• _Work item_
Only lines that contain the word "pixels" belong in the answer; copy them from the records below.

• _Given records_
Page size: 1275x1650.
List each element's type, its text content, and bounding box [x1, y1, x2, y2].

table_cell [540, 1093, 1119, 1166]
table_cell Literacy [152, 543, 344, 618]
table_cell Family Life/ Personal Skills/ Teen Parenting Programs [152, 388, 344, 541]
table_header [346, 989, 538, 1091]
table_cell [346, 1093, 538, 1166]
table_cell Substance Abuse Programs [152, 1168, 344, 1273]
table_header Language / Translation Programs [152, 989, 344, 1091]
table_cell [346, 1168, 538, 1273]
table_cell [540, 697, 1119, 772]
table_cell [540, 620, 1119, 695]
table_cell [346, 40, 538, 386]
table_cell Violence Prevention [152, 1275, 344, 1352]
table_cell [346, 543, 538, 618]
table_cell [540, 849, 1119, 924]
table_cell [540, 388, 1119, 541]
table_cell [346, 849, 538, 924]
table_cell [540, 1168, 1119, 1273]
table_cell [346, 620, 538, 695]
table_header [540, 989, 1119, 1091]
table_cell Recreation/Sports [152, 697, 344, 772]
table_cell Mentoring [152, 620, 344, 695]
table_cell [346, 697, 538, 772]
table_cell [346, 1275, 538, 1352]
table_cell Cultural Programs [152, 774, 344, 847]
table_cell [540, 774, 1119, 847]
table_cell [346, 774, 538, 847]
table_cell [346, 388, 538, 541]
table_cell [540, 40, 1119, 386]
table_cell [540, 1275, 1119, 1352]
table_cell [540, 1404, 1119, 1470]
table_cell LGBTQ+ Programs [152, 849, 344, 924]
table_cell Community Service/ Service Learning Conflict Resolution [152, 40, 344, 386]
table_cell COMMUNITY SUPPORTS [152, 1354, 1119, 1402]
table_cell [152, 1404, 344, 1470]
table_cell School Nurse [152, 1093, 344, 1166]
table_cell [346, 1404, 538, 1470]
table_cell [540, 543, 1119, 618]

--

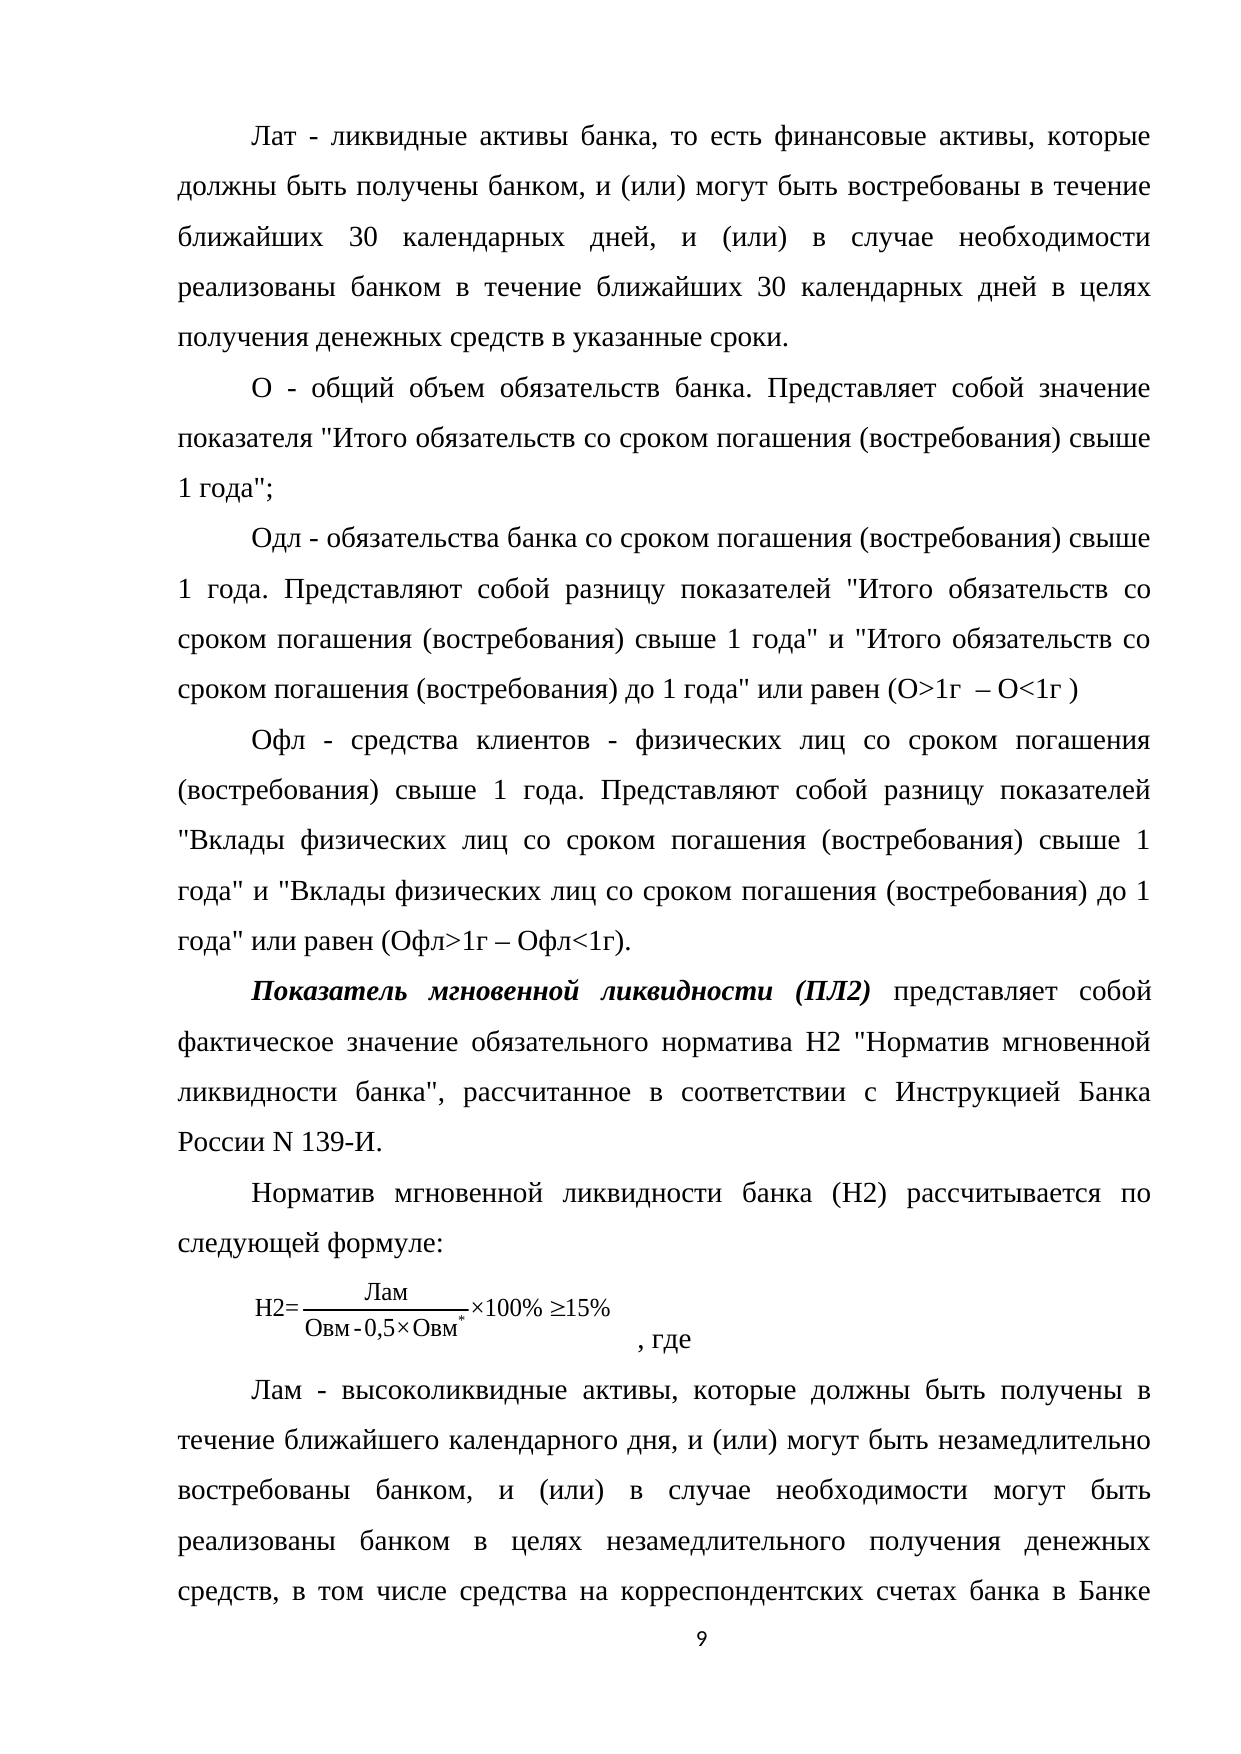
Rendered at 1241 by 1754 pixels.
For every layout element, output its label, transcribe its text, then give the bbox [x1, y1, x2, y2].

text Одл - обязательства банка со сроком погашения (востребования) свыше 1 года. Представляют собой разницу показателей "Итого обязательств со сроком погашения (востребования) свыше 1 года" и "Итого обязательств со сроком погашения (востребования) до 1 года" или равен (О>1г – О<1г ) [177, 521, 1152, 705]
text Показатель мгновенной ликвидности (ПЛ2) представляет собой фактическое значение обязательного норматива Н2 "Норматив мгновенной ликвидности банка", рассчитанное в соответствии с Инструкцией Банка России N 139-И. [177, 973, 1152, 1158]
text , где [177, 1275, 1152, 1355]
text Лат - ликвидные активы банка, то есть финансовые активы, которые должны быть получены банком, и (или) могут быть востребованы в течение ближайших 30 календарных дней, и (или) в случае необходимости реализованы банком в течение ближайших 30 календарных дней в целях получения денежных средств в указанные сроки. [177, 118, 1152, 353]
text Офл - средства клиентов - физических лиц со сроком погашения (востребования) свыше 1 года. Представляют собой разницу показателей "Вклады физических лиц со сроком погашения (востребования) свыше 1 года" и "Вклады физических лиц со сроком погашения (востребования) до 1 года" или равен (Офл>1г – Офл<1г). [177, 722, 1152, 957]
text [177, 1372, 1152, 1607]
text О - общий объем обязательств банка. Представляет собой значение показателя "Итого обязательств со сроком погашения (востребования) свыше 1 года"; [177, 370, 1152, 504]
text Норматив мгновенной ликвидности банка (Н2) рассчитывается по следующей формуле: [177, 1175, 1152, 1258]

---

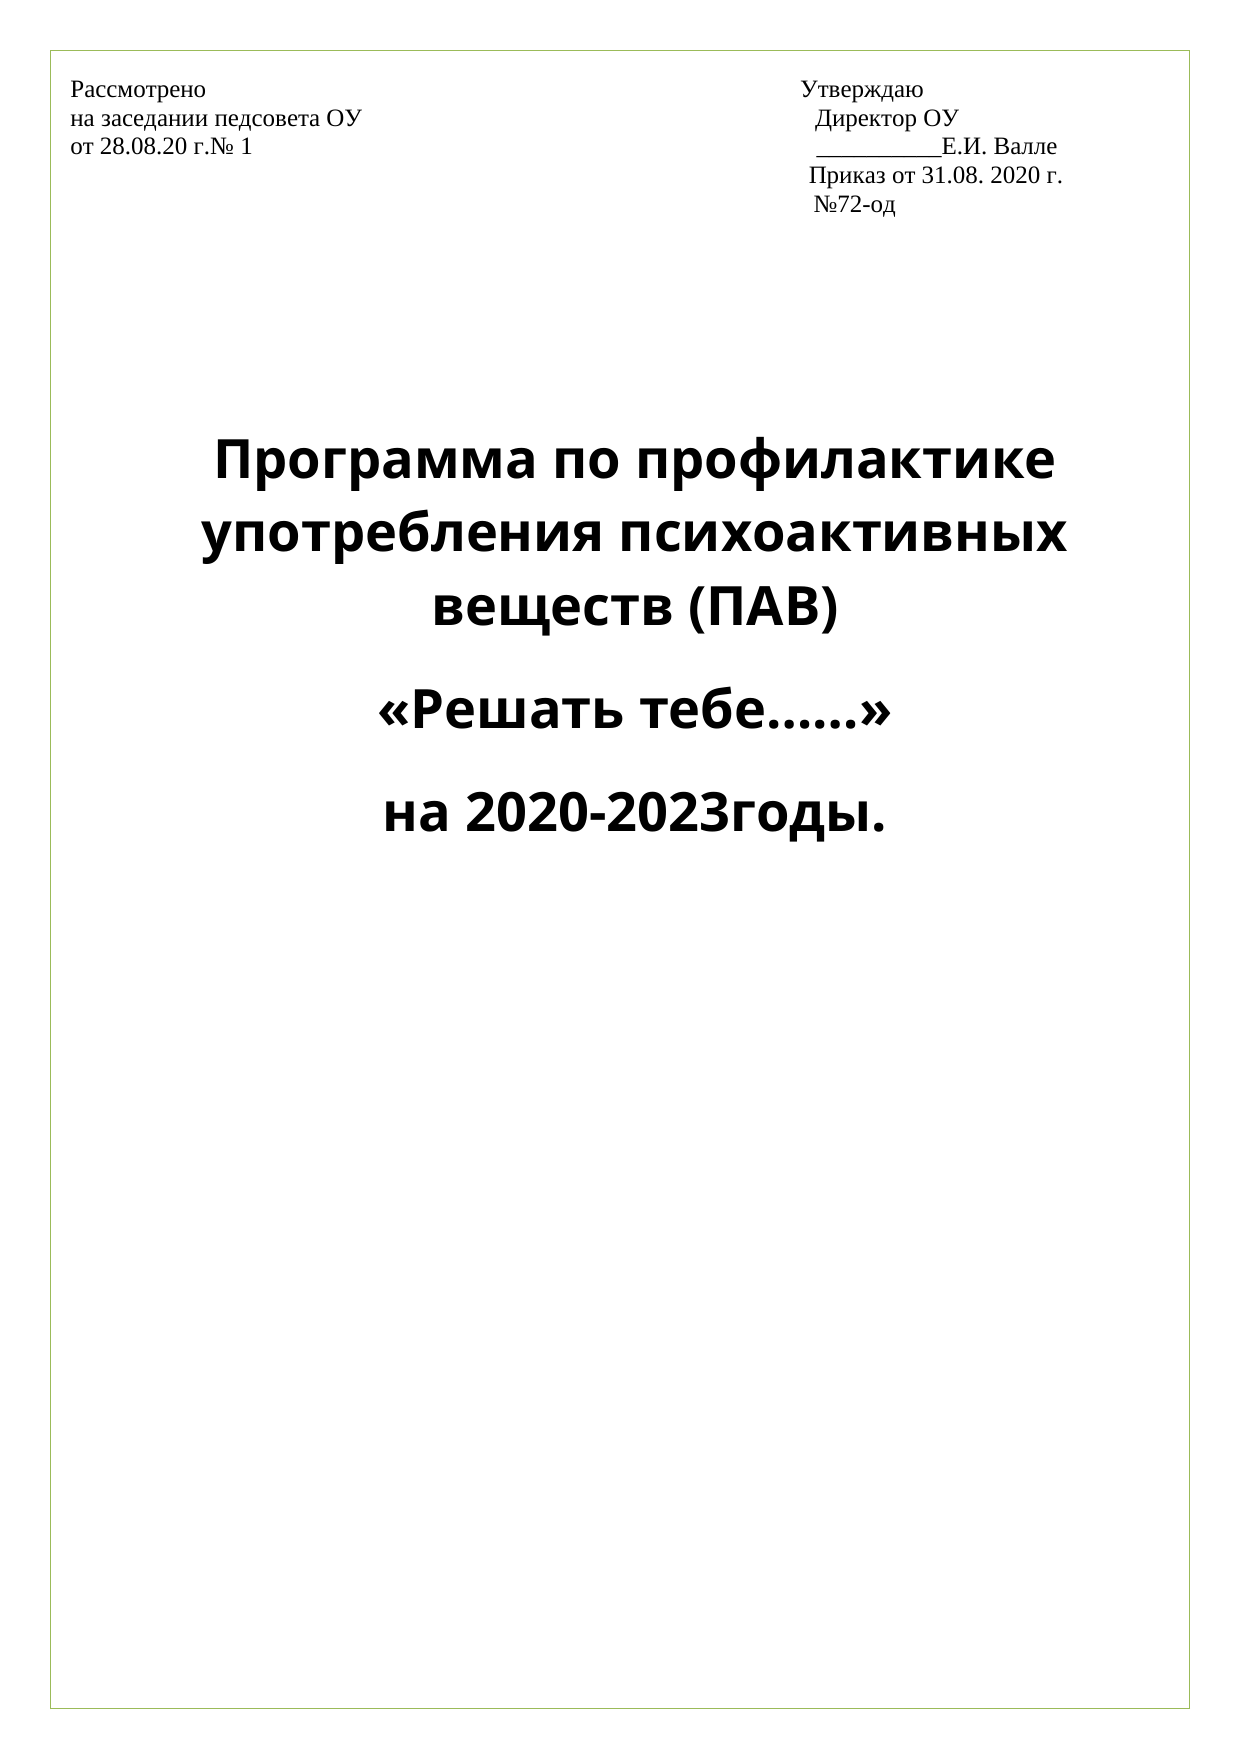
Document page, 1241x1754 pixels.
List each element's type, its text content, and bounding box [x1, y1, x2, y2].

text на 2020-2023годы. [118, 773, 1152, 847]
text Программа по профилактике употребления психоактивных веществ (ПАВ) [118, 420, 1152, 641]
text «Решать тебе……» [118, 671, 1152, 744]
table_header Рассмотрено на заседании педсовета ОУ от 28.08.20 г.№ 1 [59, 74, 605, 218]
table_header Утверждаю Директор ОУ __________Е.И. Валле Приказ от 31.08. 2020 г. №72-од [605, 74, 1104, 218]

• _Answer_
Rendered at 1241 by 1754 pixels.
Document page, 1241x1754 pixels.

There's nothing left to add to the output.